Parallelize a Bash FOR Loop

Sample task

task(){
   sleep 0.5; echo "$1";
}

Sequential runs

for thing in a b c d e f g; do 
   task "$thing"
done

Parallel runs

for thing in a b c d e f g; do 
  task "$thing" &
done

Parallel runs in N-process batches

N=4
(
for thing in a b c d e f g; do 
   ((i=i%N)); ((i++==0)) && wait
   task "$thing" & 
done
)

It's also possible to use FIFOs as semaphores and use them to ensure that new processes are spawned as soon as possible and that no more than N processes runs at the same time. But it requires more code.

N processes with a FIFO-based semaphore:

# initialize a semaphore with a given number of tokens
open_sem(){
    mkfifo pipe-$$
    exec 3<>pipe-$$
    rm pipe-$$
    local i=$1
    for((;i>0;i--)); do
        printf %s 000 >&3
    done
}

# run the given command asynchronously and pop/push tokens
run_with_lock(){
    local x
    # this read waits until there is something to read
    read -u 3 -n 3 x && ((0==x)) || exit $x
    (
     ( "$@"; )
    # push the return code of the command to the semaphore
    printf '%.3d' $? >&3
    )&
}

N=4
open_sem $N
for thing in {a..g}; do
    run_with_lock task $thing
done 

Explanation:

We use file descriptor 3 as a semaphore by pushing (=printf) and poping (=read) tokens ('000'). By pushing the return code of the executed tasks, we can abort if something went wrong.

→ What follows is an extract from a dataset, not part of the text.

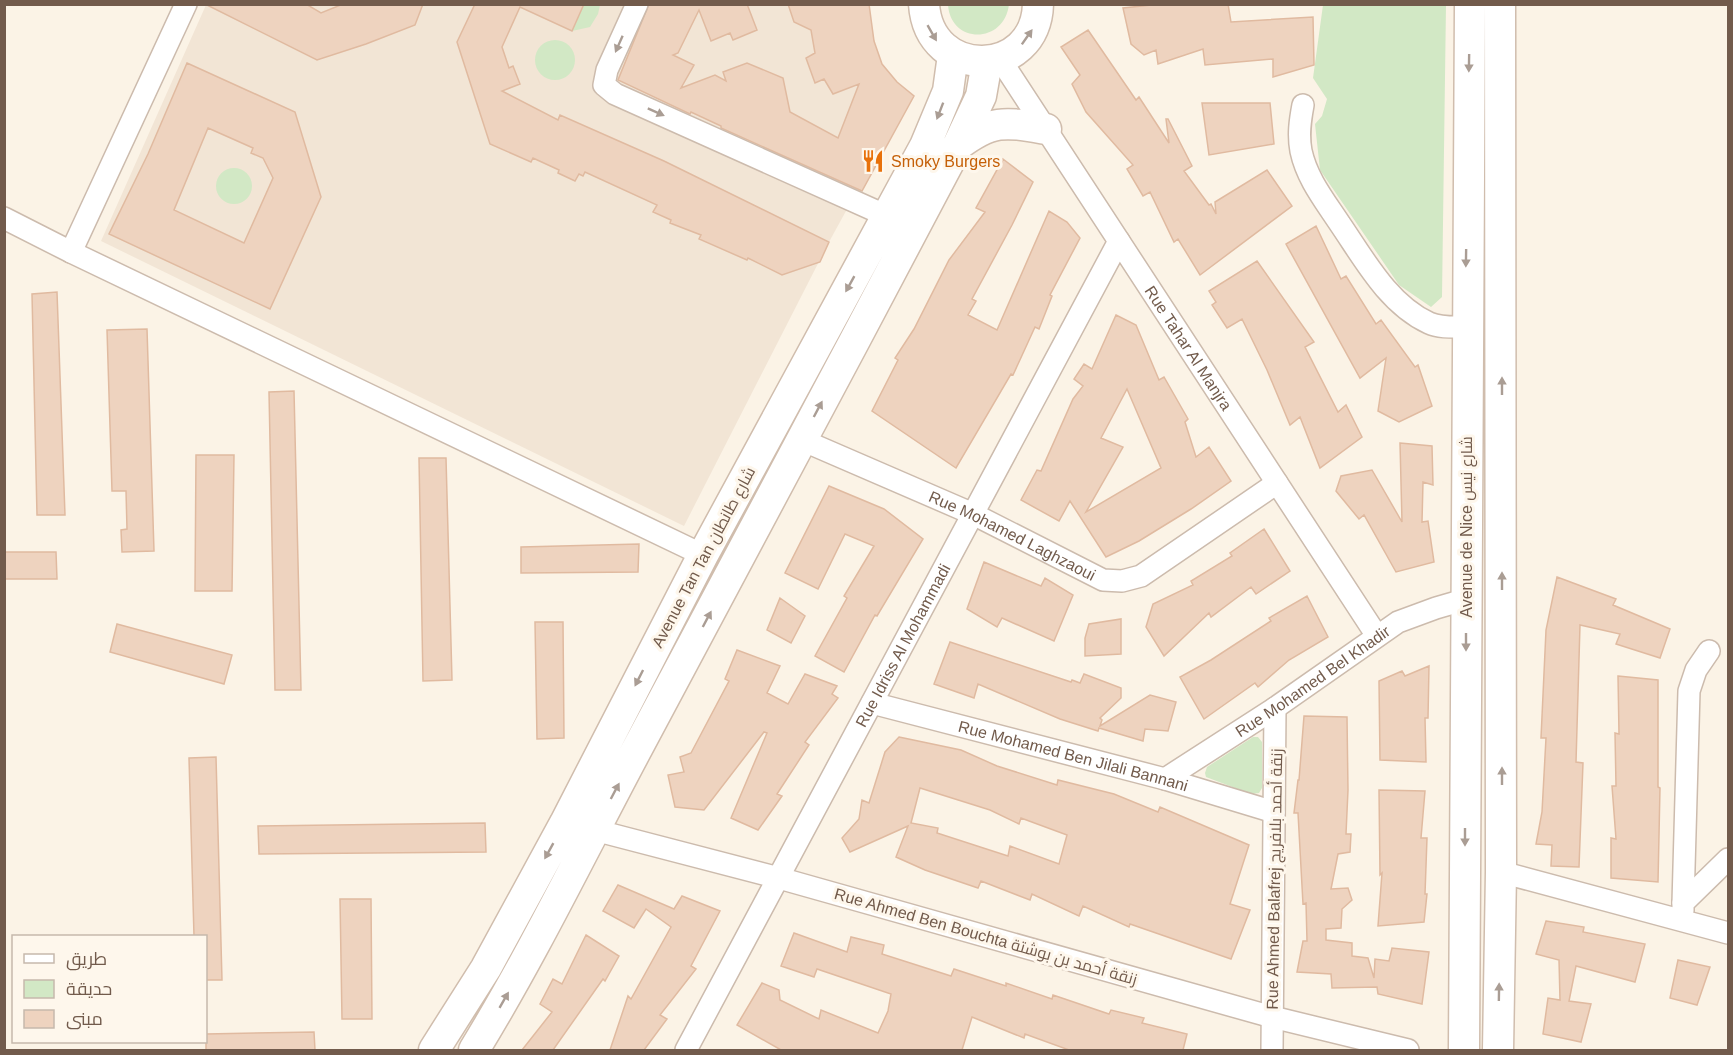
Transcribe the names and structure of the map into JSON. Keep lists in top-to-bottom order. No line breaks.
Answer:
{"streets":{"main road":["Avenue de Nice شارع نيس","Avenue Tan Tan شارع طانطان"],"street":["Rue Tahar Al Manjra","Rue Mohamed Laghzaoui","Rue Idriss Al Mohammadi","Rue Mohamed Bel Khadir","Rue Mohamed Ben Jilali Bannani","Rue Ahmed Balafrej زنقة أحمد بلافريج","Rue Ahmed Ben Bouchta زنقة أحمد بن بوشتة"]},"crossings":[["Rue Tahar Al Manjra","Rue Mohamed Laghzaoui"],["Rue Tahar Al Manjra","Avenue Tan Tan شارع طانطان"],["Rue Tahar Al Manjra","Rue Idriss Al Mohammadi"],["Rue Tahar Al Manjra","Rue Mohamed Bel Khadir"],["Avenue de Nice شارع نيس","Rue Mohamed Bel Khadir"],["Rue Mohamed Laghzaoui","Avenue Tan Tan شارع طانطان"],["Rue Mohamed Laghzaoui","Rue Idriss Al Mohammadi"],["Avenue Tan Tan شارع طانطان","Rue Ahmed Ben Bouchta زنقة أحمد بن بوشتة"],["Rue Idriss Al Mohammadi","Rue Mohamed Ben Jilali Bannani"],["Rue Idriss Al Mohammadi","Rue Ahmed Ben Bouchta زنقة أحمد بن بوشتة"],["Rue Mohamed Bel Khadir","Rue Mohamed Ben Jilali Bannani"],["Rue Mohamed Bel Khadir","Rue Ahmed Balafrej زنقة أحمد بلافريج"],["Rue Mohamed Ben Jilali Bannani","Rue Ahmed Balafrej زنقة أحمد بلافريج"],["Rue Ahmed Balafrej زنقة أحمد بلافريج","Rue Ahmed Ben Bouchta زنقة أحمد بن بوشتة"]],"places":{"restaurant":["Smoky Burgers"]},"legend":["طريق","حديقة","مبنى"]}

Why don't you just fork (aka. background) them?

foo () {
    local run=$1
    fsl5.0-flirt -in $kar"deformed.nii.gz" -ref normtemp.nii.gz -omat $run".norm1.mat" -bins 256 -cost corratio -searchrx -90 90 -searchry -90 90 -searchrz -90 90 -dof 12 
    fsl5.0-flirt -in $run".poststats.nii.gz" -ref $kar"deformed.nii.gz" -omat $run".norm2.mat" -bins 256 -cost corratio -searchrx -90 90 -searchry -90 90 -searchrz -90 90 -dof 12 
    fsl5.0-convert_xfm -concat $run".norm1.mat" -omat $run".norm.mat" $run".norm2.mat"
    fsl5.0-flirt -in $run".poststats.nii.gz" -ref normtemp.nii.gz -out $PWD/normFunc/$run".norm.nii.gz" -applyxfm -init $run".norm.mat" -interp trilinear
}

for run in $runList; do foo "$run" & done

In case that's not clear, the significant part is here:

for run in $runList; do foo "$run" & done
                                   ^

Causing the function to be executed in a forked shell in the background. That's parallel.


for stuff in things
do
( something
  with
  stuff ) &
done
wait # for all the something with stuff

Whether it actually works depends on your commands; I'm not familiar with them. The rm *.mat looks a bit prone to conflicts if it runs in parallel...